Frisch and McArthur stated that for the inception of normal cyclical ovarian activity, a crucial and definitive weight or body fat content is an undisputable prerequisite.[44] From this, we can infer that the late onset of menstruation in case of EAT-26 high scorers is due to their low body weight owing to caloric restriction and low or nil consumption of fat rich food. Similarly, early onset of menstruation in BES high scorers is because of their obese nature as a result of high calorie and fat diet consumption during their binging episodes.
While evaluating the degree of awareness of ED among the participants, we arrived at an alarming discovery that a very small percentage of them had a vague idea of the concept of ED and fewer still knew about the general indicators of the disorders. Although a significant proportion of students in our investigation exhibited symptoms of eating distress, it appeared as if ED were seemingly unheard of, among the students of Mysore.
CONCLUSION
Many studies on the prevalence of ED have been conducted in different countries thus far. Yet, Indian studies are very limited in number or incomplete due to the lack of a benchmark diagnostic technique for psychiatrists to be employed on the Indian population for the detection of ED. To the best of our knowledge, our study is the first, pilot investigation in the state of Karnataka. As a concluding remark, we can say that this investigation confirmed the definite existence of eating distress and in many ways hinted at the silent presence of ED in the student population of Mysore.

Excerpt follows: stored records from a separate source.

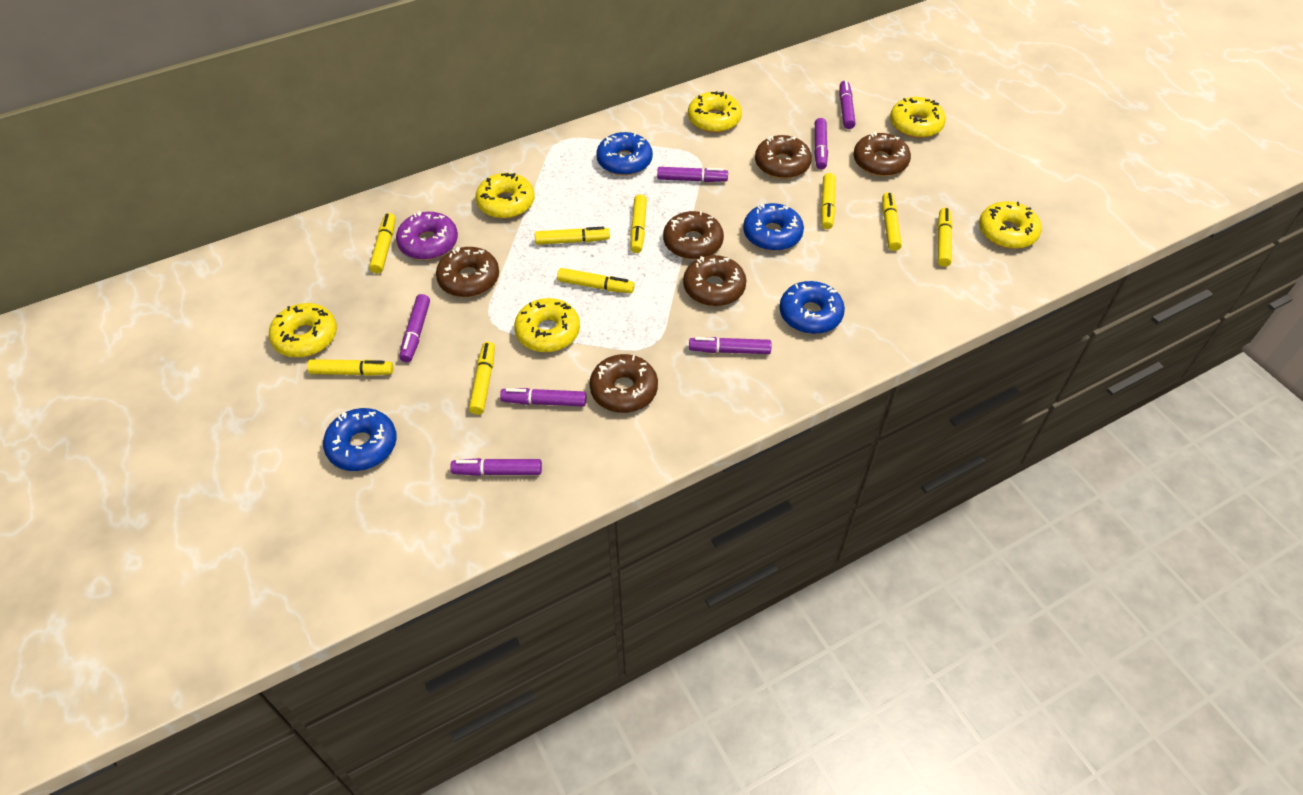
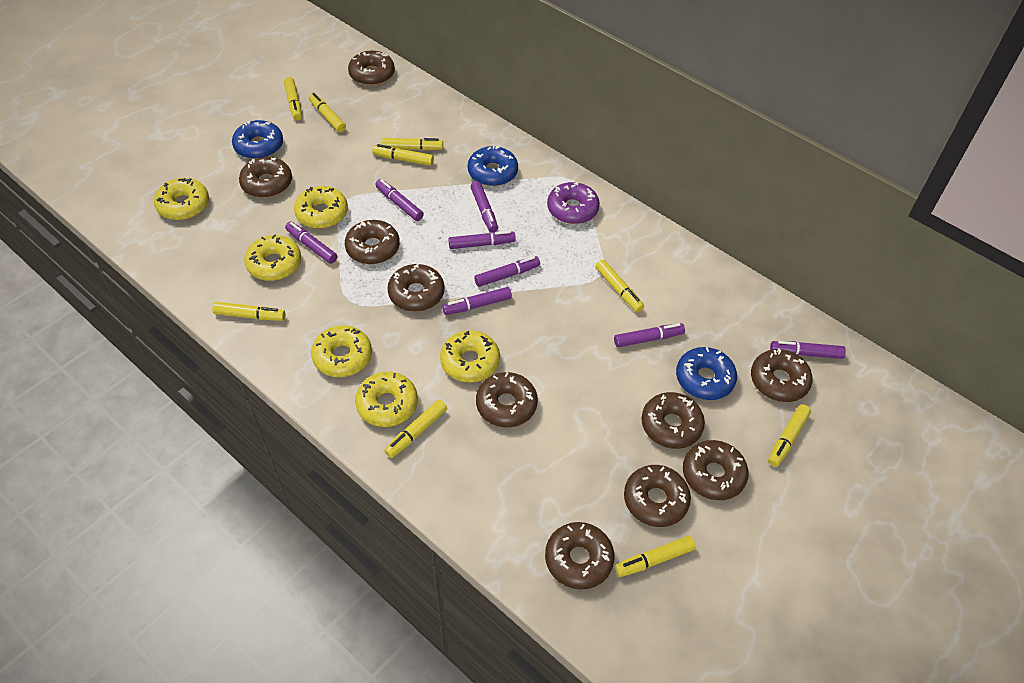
blue donut: [323,408,397,471] [596,132,653,176] [743,203,804,251] [779,281,845,334] = 4 -> [232,120,283,159] [468,146,518,186] [676,347,737,400] = 3
brown donut: [436,247,499,297] [589,354,658,413] [663,211,724,259] [683,255,746,306] [755,135,812,179] [853,132,911,176] = 6 -> [239,157,292,198] [345,220,400,264] [348,50,395,86] [387,264,445,312] [476,372,538,427] [545,522,615,590] [624,465,691,527] [641,392,705,449] [683,440,749,500] [751,349,813,402] = 10
purple marker: [399,294,430,362] [450,458,542,476] [500,388,586,407] [657,167,728,182] [689,337,771,354] [814,118,828,170] [840,80,856,129] = 7 -> [285,222,337,264] [375,179,424,221] [442,287,512,315] [448,231,516,249] [471,181,498,232] [474,256,540,287] [614,323,685,347] [770,341,846,359] = 8

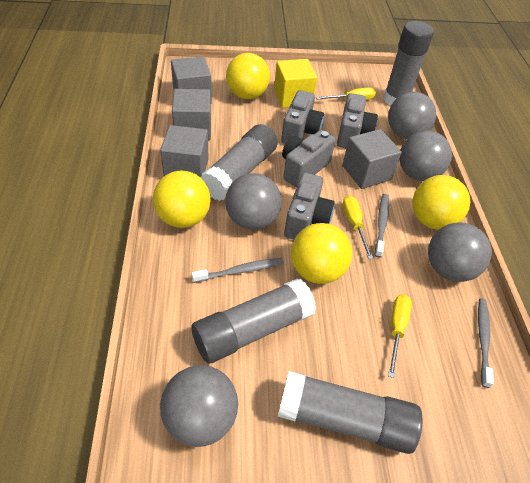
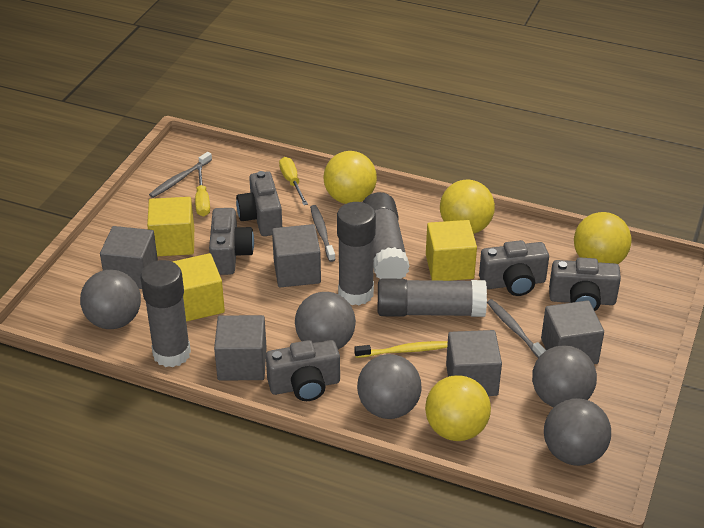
grey camera: [281,90,324,144] [282,130,336,187] [284,173,335,240] [337,93,378,148] = 4 -> [209,208,254,275] [236,171,282,236] [266,340,340,401] [479,240,549,296] [549,257,621,311] = 5
grey cube: [160,125,209,177] [171,57,212,103] [172,89,211,140] [342,129,402,189] = 4 -> [100,226,158,289] [214,315,267,380] [272,224,321,287] [446,330,502,396] [541,300,604,364] = 5
yellow cube: [274,59,317,108] = 1 -> [147,197,194,256] [172,253,225,322] [426,220,477,281] = 3
yellow screwdriver: [316,87,376,100] [343,196,373,259] [388,295,412,378] = 3 -> [195,166,210,216] [279,157,308,205] = 2
yellow toothbrush: none = 0 -> [354,341,448,358] = 1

Financial support and sponsorship
Nil.
Conflicts of interest
There are no conflicts of interest.
Acknowledgment
The authors would like to thank the research staff of Molecular Reproductive and Human Genetics Laboratory, Department of Studies in Zoology, University of Mysore for their guidance and technical support. We would also like to thank our team members Divyashree DS, Harshitha MP, Katyayini Aralikatti, Sowmya BN and Swathi UM for their contributions toward data collection.